# Seeking Online D&D Group



## Riti (Feb 19, 2013)

i want to get into D&D but i don't know anyone IRL nor do i drive so online would be the best im open to any kind of group as long as they are willing to help a noob out


----------



## athos (Feb 20, 2013)

Hey Riti, my friend Dally is running a Pathfinder game on Saturdays at noon PST, if you are interested PM me and I will give you his skype.

It's loosely based on the Percy Jackson books/movie, but I haven't read them, so that is not required, but if you have, it will probably be more fun.

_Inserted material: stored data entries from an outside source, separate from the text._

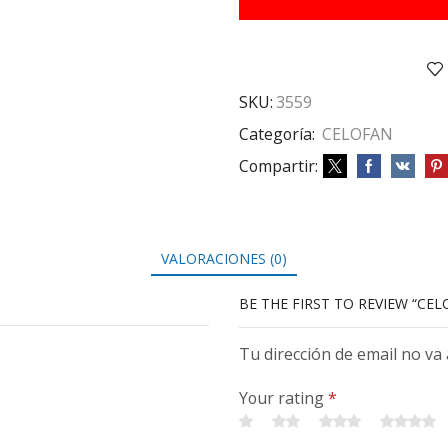
55X90
10H
VERDE
cantidad
SKU:
3559
Categoría:
CELOFAN
Compartir:
VALORACIONES (0)
BE THE FIRST TO REVIEW “CE
Tu dirección de email no va
Your rating
*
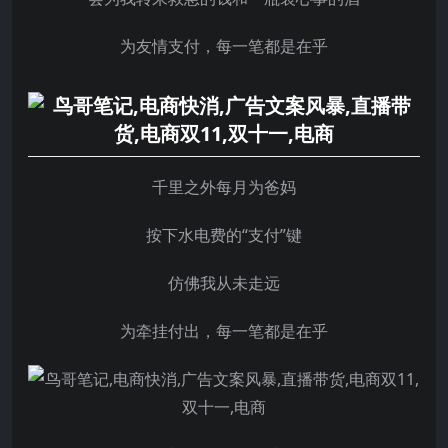
为友情支付，每一笔都是在乎
千里之外每月为爸妈
按下水电费的“支付”键
仿佛我从未走远
为牵挂付出，每一笔都是在乎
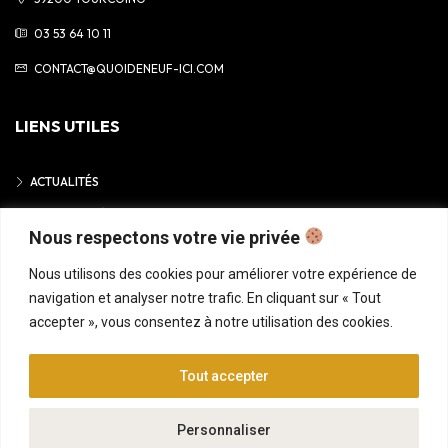
03 53 64 10 11
CONTACT@QUOIDENEUF-ICI.COM
LIENS UTILES
ACTUALITÉS
MENTIONS LÉGALES
Nous respectons votre vie privée
POLITIQUE DE CONFIDENTIALITÉ
Nous utilisons des cookies pour améliorer votre expérience de
navigation et analyser notre trafic. En cliquant sur « Tout
accepter », vous consentez à notre utilisation des cookies.
© 2025 • QUOI DE NEUF ICI
Tout accepter
ACCUEIL
ANNONCES
CONSEILS GRATUITS
FINANCEMENT
Personnaliser
NOTRE CONCEPT
NOUS REJOINDRE
CONTACT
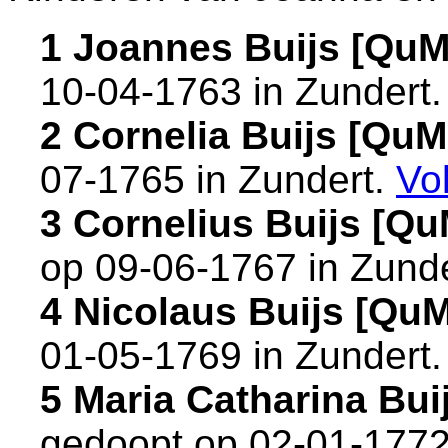
1 Joannes Buijs [Qu
10-04-1763 in
Zundert
.
2 Cornelia Buijs [Qu
07-1765 in
Zundert
.
Vo
3 Cornelius Buijs [Q
op 09-06-1767 in
Zunde
4 Nicolaus Buijs [Qu
01-05-1769 in
Zundert
.
5 Maria Catharina Bu
gedoopt op 02-01-1772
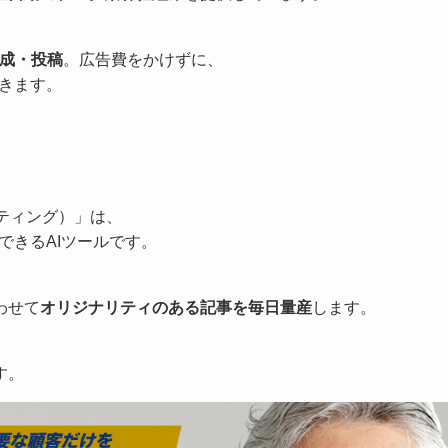
成・投稿
。広告費をかけずに、
きます。
イティング）」は、
できるAIツールです。
わせて
オリジナリティのある記事を毎日量産
します。
す。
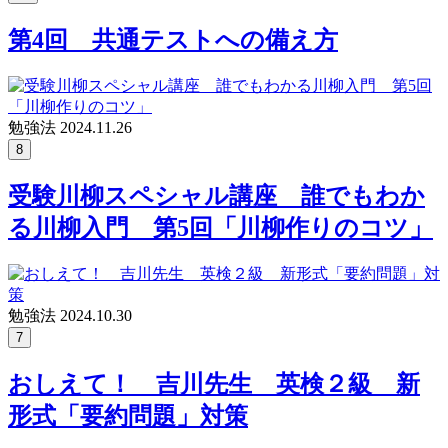
第4回 共通テストへの備え方
勉強法
2024.11.26
8
受験川柳スペシャル講座 誰でもわか
る川柳入門 第5回「川柳作りのコツ」
勉強法
2024.10.30
7
おしえて！ 吉川先生 英検２級 新
形式「要約問題」対策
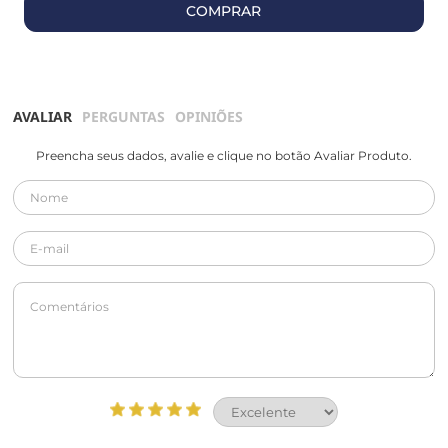
COMPRAR
AVALIAR
PERGUNTAS
OPINIÕES
Preencha seus dados, avalie e clique no botão Avaliar Produto.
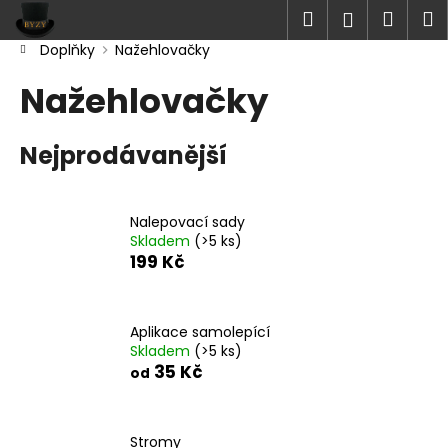
K
Přejít
Hledat
Náku
M
Přihlášen
na
o
obsah
Zpět
Zpět
Doplňky
Nažehlovačky
košík
š
Domů
í
Nažehlovačky
C
k
o
Nejprodávanější
p
o
t
Nalepovací sady
ř
Skladem
(>5 ks)
e
199 Kč
b
u
Aplikace samolepící
j
Skladem
(>5 ks)
e
35 Kč
od
t
e
n
Stromy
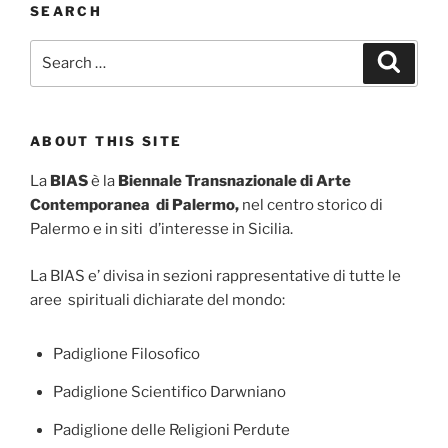
SEARCH
Search
Search
for:
ABOUT THIS SITE
La
BIAS
è la
Biennale Transnazionale di Arte
Contemporanea di Palermo,
nel centro storico di
Palermo e in siti d’interesse in Sicilia.
La BIAS e’ divisa in sezioni rappresentative di tutte le
aree spirituali dichiarate del mondo:
Padiglione Filosofico
Padiglione Scientifico Darwniano
Padiglione delle Religioni Perdute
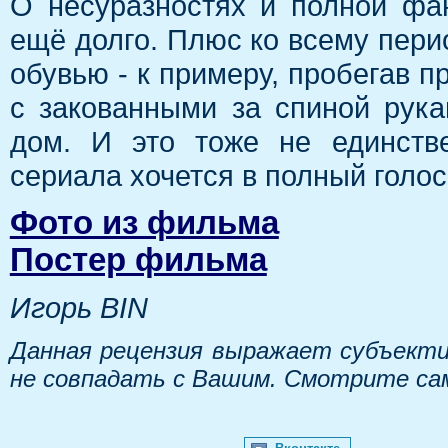
О несуразностях и полной фа
ещё долго. Плюс ко всему пери
обувью - к примеру, пробегав п
с закованными за спиной рука
дом. И это тоже не единств
сериала хочется в полный голос
Фото из фильма
Постер фильма
Игорь BIN
Данная рецензия выражает субъекти
не совпадать с Вашим. Смотрите са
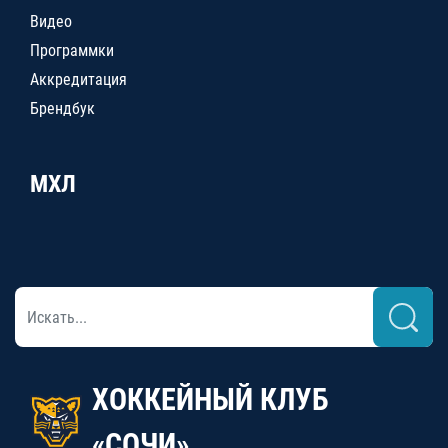
Видео
Программки
Аккредитация
Брендбук
МХЛ
ХОККЕЙНЫЙ КЛУБ
«СОЧИ»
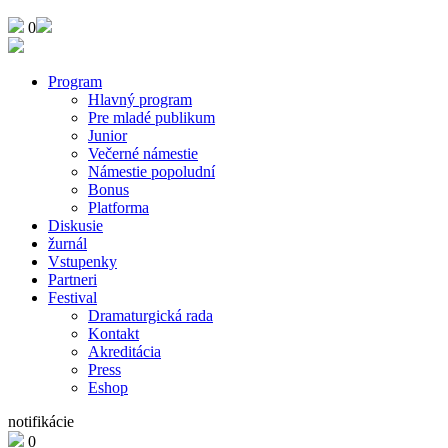
0
Program
Hlavný program
Pre mladé publikum
Junior
Večerné námestie
Námestie popoludní
Bonus
Platforma
Diskusie
žurnál
Vstupenky
Partneri
Festival
Dramaturgická rada
Kontakt
Akreditácia
Press
Eshop
notifikácie
0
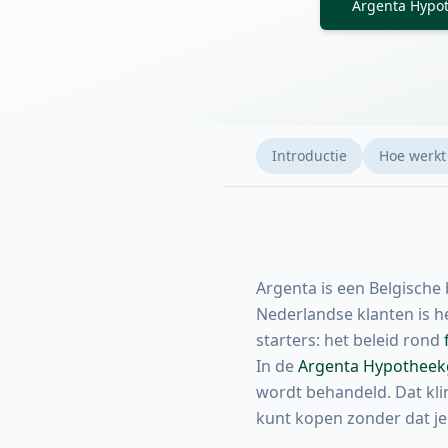
Argenta Hypot
Introductie
Hoe werkt
Argenta is een Belgische
Nederlandse klanten is 
starters: het beleid rond
In de
Argenta Hypotheek
wordt behandeld. Dat kli
kunt kopen zonder dat je 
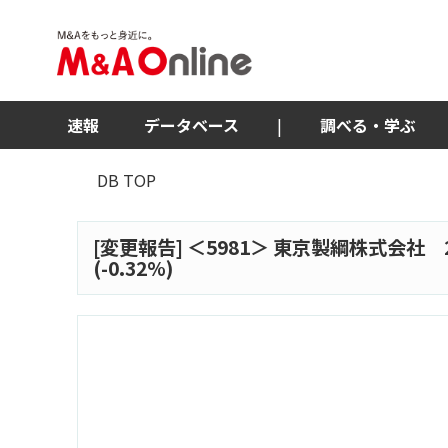
速報
データベース
|
調べる・学ぶ
DB TOP
[変更報告] ＜
5981
＞ 東京製綱株式会社 2
(-0.32%)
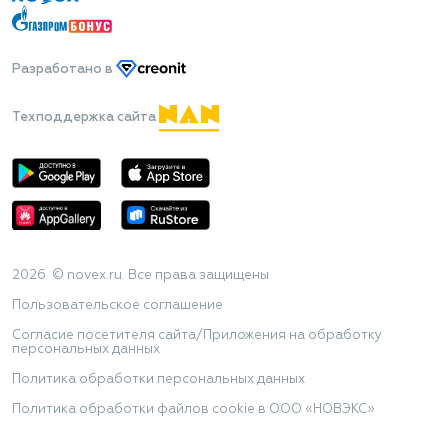
Разработано
в
Техподдержка сайта
2026 © novex.ru. Все права защищены
Пользовательское соглашение
Согласие посетителя сайта/Приложения на обработку
персональных данных
Политика обработки персональных данных
Политика обработки файлов cookie в ООО «НОВЭКС»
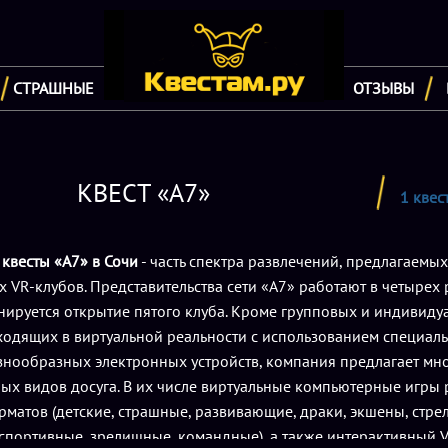
СТРАШНЫЕ
ОТЗЫВЫ
КВЕСТ «А7»
1 квес
е
квесты «А7» в Сочи
- часть спектра развлечений, предлагаемых
VR-клубов. Представительства сети «А7» работают в четырех
нируется открытие пятого клуба. Кроме групповых и индивиду
оходящих в виртуальной реальности с использованием специал
азнообразных электронных устройств, компания предлагает мн
ых видов досуга. В их числе виртуальные компьютерные игры
матов (детские, страшные, развивающие, драки, экшены, стрел
 спортивные, зрелищные, командные), а также интерактивный 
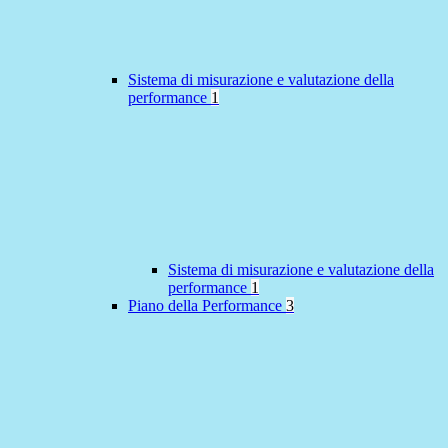
Sistema di misurazione e valutazione della
performance
1
Sistema di misurazione e valutazione della
performance
1
Piano della Performance
3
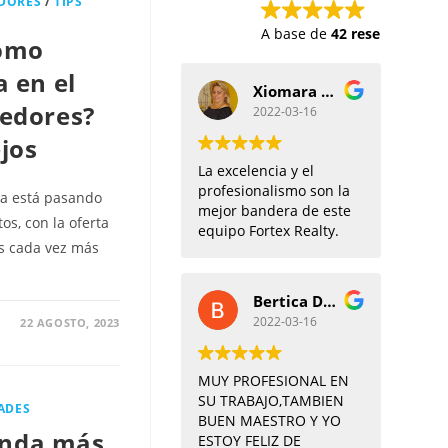
DORES
/
TIPS
A base de
42 reseñas de Go
como
 en el
Xiomara Bohorquez
edores?
2022-03-16
jos
La excelencia y el
profesionalismo son la
ida está pasando
mejor bandera de este
s, con la oferta
equipo Fortex Realty.
as cada vez más
Bertica Diaz
2022-03-16
22 AGOSTO, 2023
MUY PROFESIONAL EN
SU TRABAJO,TAMBIEN
ADES
BUEN MAESTRO Y YO
ienda más
ESTOY FELIZ DE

It's starting at 4th level, with 6k gp in items.  IIRC it is 3d6 and reroll 1's and 2's so you should get an above average character.

Let me know if you are interested.

Dan / Athos

p.s.  We play on OpenRPG and skype, you don't need voice, just typing


----------



## Riti (Feb 20, 2013)

athos said:


> Hey Riti, my friend Dally is running a Pathfinder game on Saturdays at noon PST, if you are interested PM me and I will give you his skype.
> 
> It's loosely based on the Percy Jackson books/movie, but I haven't read them, so that is not required, but if you have, it will probably be more fun.
> 
> ...




thanks but im kind of looking for a game where i won't have to use  altered classes or races like that since im new


----------



## athos (Feb 23, 2013)

There is a more "traditional" game on Saturdays at 5 pm PST, on openrpg server Unshaped.  It is regular Pathfinder set in the old Gygax world of Greyhawk, starting in the Grand Duchy of Geoff.

It's 1st level, 4d6 rolls, drop the low die.  Max hp at 1st level.

GM is Seannachie, just show up with your character ready to go and you can probably get in on the game today.

Dan


----------



## Riti (Feb 23, 2013)

whats open rpg


----------